Growth requirements. Does your data grow at an astronomical rate, or is it fairly static? If your customer database doubles in size every six months, consider a RAID configuration that supports this level of scalability.
Business requirements. If you have a storage failure, what down time can you tolerate? How fast do you need to be able to access it again in case of failure? Your Web logs probably don't need to be recovered immediately, even if they are required for audit purposes. Your customer database probably needs to be up and running more quickly. If you choose to have a remote mirror, can you tolerate operating at a degraded performance level as you access your data over a limited-bandwidth network connection?
Legal requirements.What laws dictate how you handle your data? Corporate tax information has different retention requirements than personal tax information. Adult medical records have different retention requirements than pediatric records.Take care to note whether the retention requirement exceeds the expected lifetime of your data on your offline media, such as tape.
Security requirements.What storage will you need if you have to perform a forensic analysis of a network intrusion that occurred six months ago? What storage do you want to destroy on a scheduled basis in order to protect personal information and credit-card data?

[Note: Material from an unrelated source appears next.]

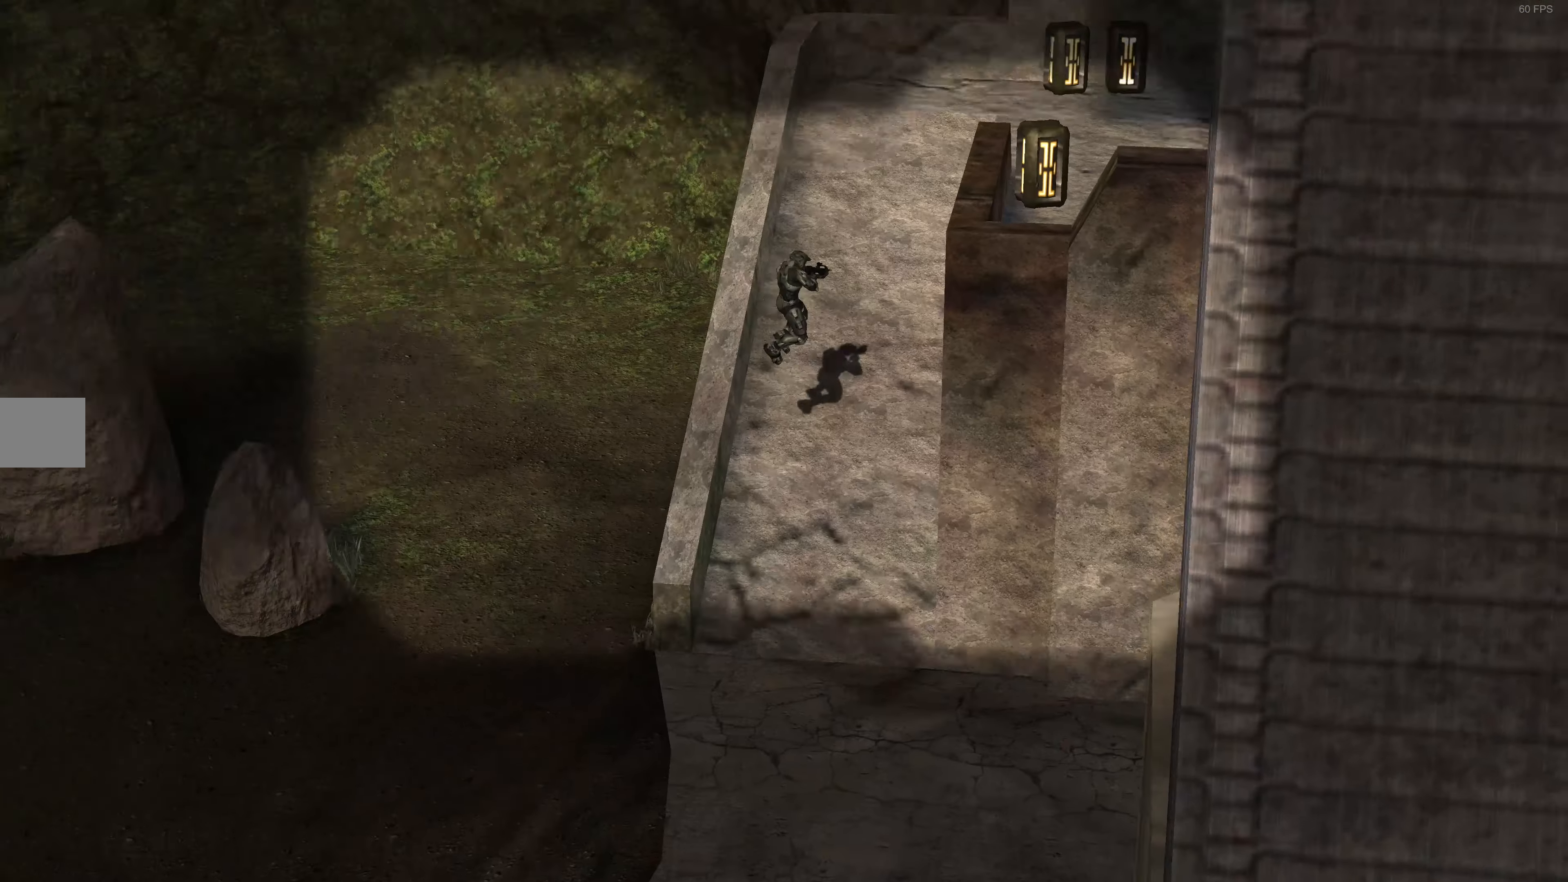
{"buttons": [], "left_stick": "up", "right_stick": "down", "events": [[66, "right_stick", "down"], [133, "R3", "down"], [233, "R3", "up"]]}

When you undertake this exercise, what you'll find is that you have several clusters of data that need to be handled in different ways. If you lose your Web and system logs, you'll lose the ability to analyze them later for security issues － but your business won't grid to a halt if this happens. Your crown jewels need to be stored on stable, offline storage with enough of a series of backups that you can recover a consistent set of them at any point in time that is reasonable, which may include reading and re-writing backup tapes on a periodic basis. System files probably have their own category, as do financial and personal data that must meet legal requirements.
Make sure that the responsibility for data management (including backups/retention) in your organization is clearly defined, and individuals are held responsible for both vigilance and execution. Don't push responsibility down to a level in your organization that does not have visibility.
Test, test, and test again.Whatever online, nearline, and offline data management tools you choose, make sure they actually work. Test to be sure that they are effective and can recover your data, and do so on a regular basis. Have a third party validate your plans and their effectiveness.There's nothing like a third party to discover that your recovery procedures aren't adequately documented.
Avoid the trap
Don't rely on a single technology or vendor for all of your data-storage needs. Now that you clearly understand the different types of data your organization depends on, and the limitations of each technology to meet all of your needs, don't fall into the trap of believing that RAID provides more than it does. RAID is a data availability and performance mechanism. Your overall data management policy will incorporate your data retention requirements so that you retain the data that your organization works so hard to create.